EXERCISE DIRECTIONS
Please retype only the lines below that run from the one containing "高雄自由店｜高雄小港店" through the last line, both included, without altering a word.

=== SUPPLIED RECORDS ===

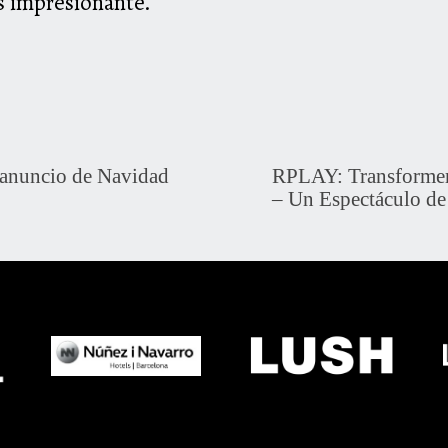
s impresionante.
 anuncio de Navidad
RPLAY: Transformers:
– Un Espectáculo de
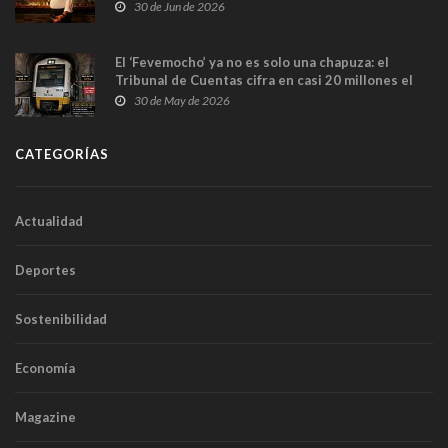
en Madrid
30 de Jun de 2026
El ‘Fevemocho’ ya no es solo una chapuza: el
Tribunal de Cuentas cifra en casi 20 millones el
sobrecoste de los trenes que no cabían por los
30 de May de 2026
túneles
CATEGORÍAS
Actualidad
Deportes
Sostenibilidad
Economía
Magazine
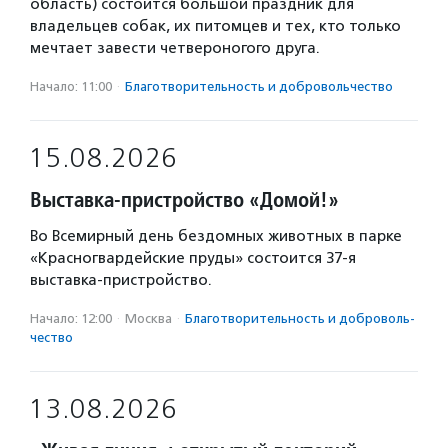
область) состоится большой праздник для
владельцев собак, их питомцев и тех, кто только
мечтает завести четвероногого друга.
Начало: 11:00
·
Благотвори­тель­ность и доброволь­чест­во
15.08.2026
Выставка-пристройство «Домой!»
Во Всемирный день бездомных животных в парке
«Красногвардейские пруды» состоится 37-я
выставка-пристройство.
Начало: 12:00
·
Москва
·
Благотвори­тель­ность и доброволь­
чест­во
13.08.2026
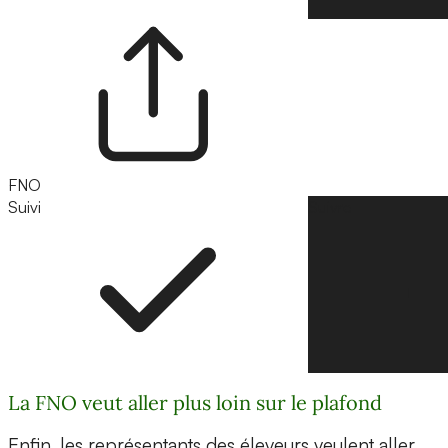
FNO
Suivi
Suivre
La FNO veut aller plus loin sur le plafond
Enfin, les représentants des éleveurs veulent aller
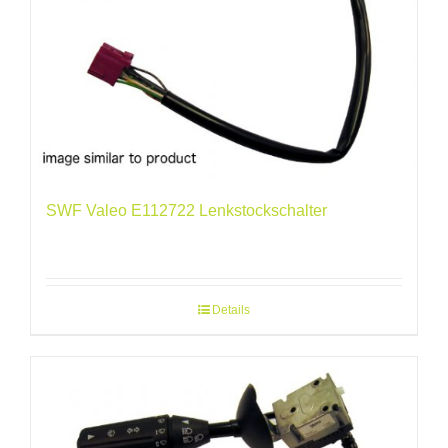
SWF Valeo E112722 Lenkstockschalter
Details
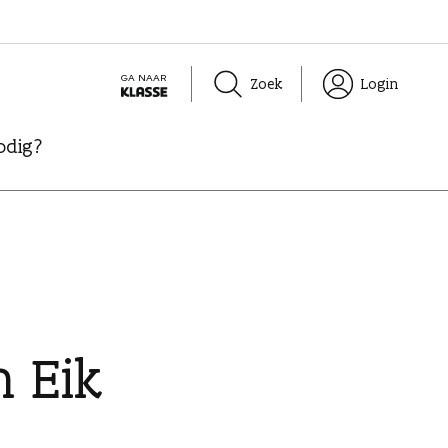
GA NAAR
Zoek
Login
K
L
odig?
A
S
S
E
 Eik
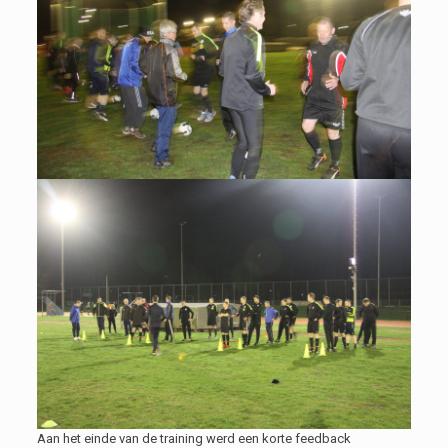
Aan het einde van de training werd een korte feedback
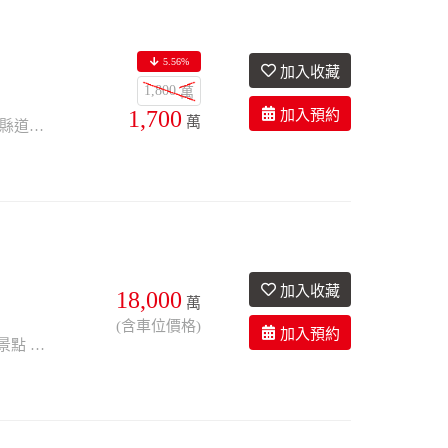
5.56%
1,800
6衛
2年
座東朝西
萬
1,700
萬
許家203縣道旁｜交通便利｜曝光度高 難得釋出優質電梯民宿型物件，座落於203縣道旁 地段醒目、進出便利，無論自住或經營民宿皆相當合適 輕屋齡規劃｜屋況優質免整理 全棟三層樓＋電梯設計｜居住舒適無負擔 規劃五間套房｜間間獨立衛浴，隱私性高 家具家電齊全｜可立即入住或營運
18,000
萬
房1廳35衛
2.6年
有車位
座南朝北
(含車位價格)
市區核心地段，交通便利、人潮穩定 鄰近澎湖生活博物館、藝文園區及多處觀光景點 屋齡新穎，僅2年，設備完善 附設停車空間，提升住宿便利性 適合旅宿經營、企業投資、資產配置與長期收租 澎湖觀光市場持續成長，投資前景值得期待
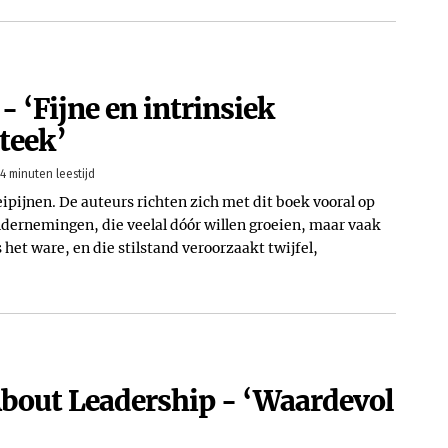
 ‘Fijne en intrinsiek
teek’
4 minuten leestijd
ipijnen. De auteurs richten zich met dit boek vooral op
nemingen, die veelal dóór willen groeien, maar vaak
s het ware, en die stilstand veroorzaakt twijfel,
 About Leadership - ‘Waardevol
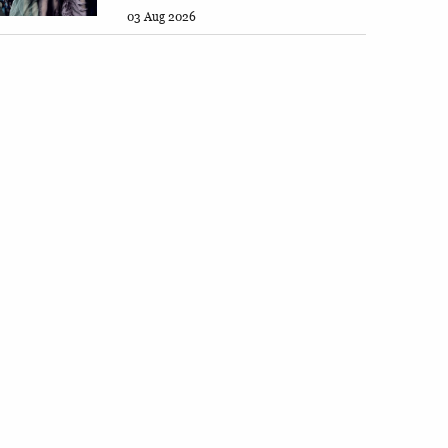
03 Aug 2026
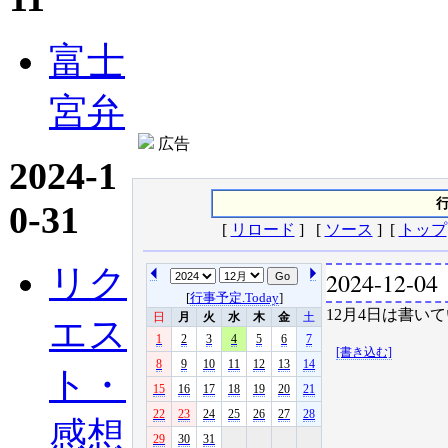
富士
宮弁
広告
2024-1
行
0-31
[
リロード
] [
ソース
] [
トップ
リク
2024-12-04
[
行事予定.Today
]
12月4日は書いて
日
月
火
水
木
金
土
エス
1
2
3
4
5
6
7
[書き込む]
8
9
10
11
12
13
14
ト・
15
16
17
18
19
20
21
22
23
24
25
26
27
28
感想
29
30
31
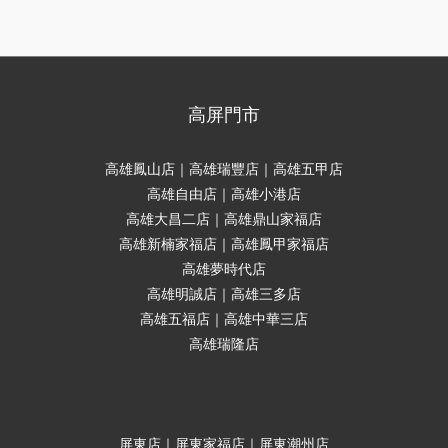
高屏門市
高雄鳳山店｜高雄瑞豐店｜高雄五甲店
高雄自由店｜高雄小港店
高雄大昌二店｜高雄鼎山家福店
高雄新楠家福店｜高雄鳳甲家福店
高雄夢時代店
高雄明誠店｜高雄三多店
高雄五福店｜高雄中華三店
高雄瑞隆店
屏東店｜屏東家福店｜屏東潮州店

===

EXPECTED ANSWER
高雄自由店｜高雄小港店
高雄大昌二店｜高雄鼎山家福店
高雄新楠家福店｜高雄鳳甲家福店
高雄夢時代店
高雄明誠店｜高雄三多店
高雄五福店｜高雄中華三店
高雄瑞隆店
屏東店｜屏東家福店｜屏東潮州店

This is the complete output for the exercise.